Sai Remocenter, entra Meu Vale

Com a prisão de Fábio Guasti, é a esposa dele, Paula, quem segue à frente das empresas do casal. A justificativa de que ela não participou do esquema dos respiradores não parece verdadeira. Segundo documentos obtidos pela força-tarefa, Paula é o “financeiro” e participou das transferências de valores do golpe dos respiradores feito junto com a Veigamed.

Os investigadores encontraram quatro e-mails enviados por Paula, do endereço [email protected], para ela mesma. Uma das mensagens mostra dados bancários do advogado Leandro Adriano de Barros, indicando pagamento de R$ 30 mil a título de “comissão”. Barros foi preso no dia 5 de junho, por suspeitas de ter participado da intermediação da proposta da Veigamed junto à Secretaria de Saúde de Santa Catarina, e os investigadores apuram se a tal “comissão” era na verdade propina por ter ajudado o casal no negócio milionário.

Em outro e-mail de Paula Guasti, há a indicação de pagamento de R$ 160 mil com o registro: “deivis comissão”. Segundo a força-tarefa, esse valor seria para Deivis de Oliveira Guimarães, ex-secretário de Saúde em municípios da Bahia e do Espírito Santo, que também teria atuado como intermediador do negócio da Veigamed com o governo catarinense. Na decisão da justiça para encaminhar o caso dos respiradores para o STJ, o MPSC cita a transcrição de um áudio de Guimarães, enviado em 26 de março, onde ele menciona que o “governador já tinha liberado o processo de aquisição” dos 200 respiradores. Para os promotores, esse é um dos indícios do possível envolvimento de Carlos Moisés no negócio fraudulento com a Veigamed. Em coletiva realizada na tarde de segunda-feira, 22, Moisés negou conhecer os representantes da Veigamed.

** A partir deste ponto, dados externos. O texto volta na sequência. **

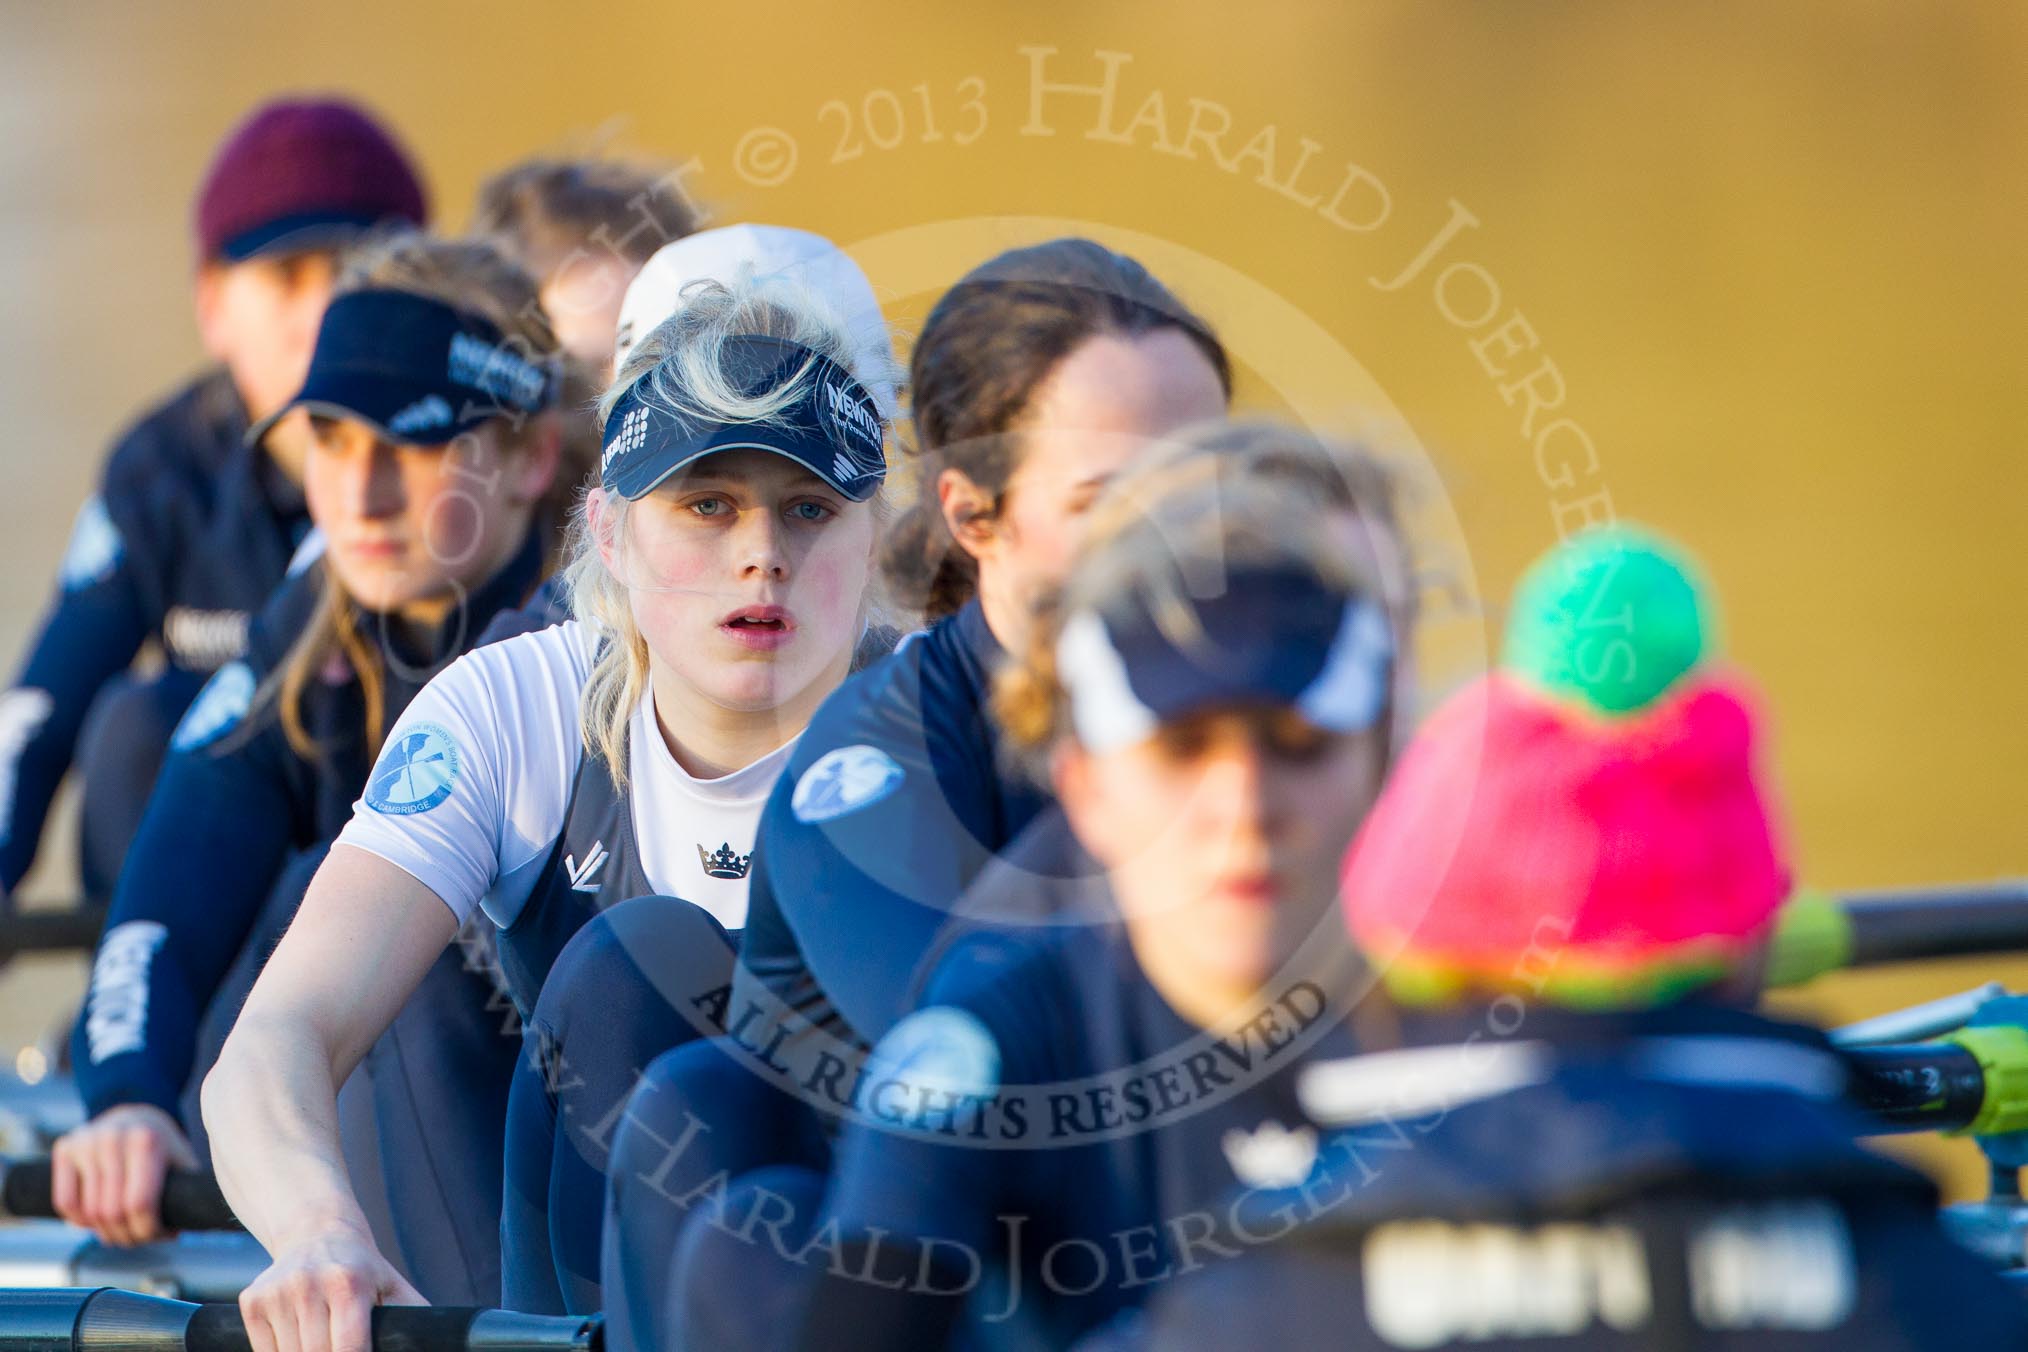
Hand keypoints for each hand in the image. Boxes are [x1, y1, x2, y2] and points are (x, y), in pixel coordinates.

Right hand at [50, 1102, 196, 1245]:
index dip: (149, 1230)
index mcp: (146, 1141)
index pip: (139, 1204)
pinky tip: (97, 1221)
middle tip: (141, 1238)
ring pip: (90, 1212)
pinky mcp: (65, 1148)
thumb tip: (189, 1224)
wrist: (134, 1115)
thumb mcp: (183, 1162)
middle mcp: (113, 1138)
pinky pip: (65, 1203)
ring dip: (107, 1233)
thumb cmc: (163, 1147)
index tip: (163, 1235)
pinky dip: (80, 1222)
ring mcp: (85, 1142)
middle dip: (129, 1236)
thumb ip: (190, 1190)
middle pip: (113, 1213)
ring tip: (123, 1232)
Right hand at [240, 1222, 423, 1351]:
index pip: (348, 1350)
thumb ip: (412, 1317)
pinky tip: (298, 1337)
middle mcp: (308, 1285)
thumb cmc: (362, 1269)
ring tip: (322, 1340)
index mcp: (348, 1283)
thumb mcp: (393, 1287)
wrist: (316, 1231)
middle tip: (342, 1347)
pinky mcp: (251, 1301)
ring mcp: (276, 1293)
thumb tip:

Dois dias antes da prisão do marido, em 5 de junho, Paula Guasti assinou uma renovação de um contrato emergencial da Meu Vale, uma das empresas do casal que mais faturou em 2020, com o governo do Pará. A empresa será responsável pelo vale alimentação depositado para todos os 575 mil alunos da rede pública do estado. Vai embolsar R$ 44,5 milhões.

Em abril, a Meu Vale já tinha sido escolhida para administrar cartões de alimentação para cerca de 270 mil estudantes da rede pública paraense, também em contrato com dispensa de licitação e que termina em 8 de julho.

Em Florianópolis, após as primeiras notícias do caso dos respiradores, a prefeitura chegou a anunciar publicamente o rompimento do contrato com a Meu Vale – mas ele não foi encerrado. Há ainda um outro contrato da Meu Vale em Santa Catarina, firmado em março com a prefeitura de São José, na Grande Florianópolis. Neste, a empresa foi contratada também sem licitação por R$ 1 milhão para realizar o serviço de “central telefônica”.

Segundo os investigadores da Oxigênio, o contrato com São José merece ser investigado com atenção por ser mais um “indício que Fábio Guasti está enraizado no estado de Santa Catarina, e sua atuação não se limitou à compra dos respiradores”.

Questionamos a assessoria do casal Guasti sobre as provas apresentadas pelos procuradores da Receita de que Furtunato é um laranja à frente da Remocenter e o envolvimento de Paula em pagamentos de propina no golpe da Veigamed. Ouvimos apenas que “os fatos apontados ainda estão sendo investigados e serão esclarecidos no momento oportuno no processo judicial”.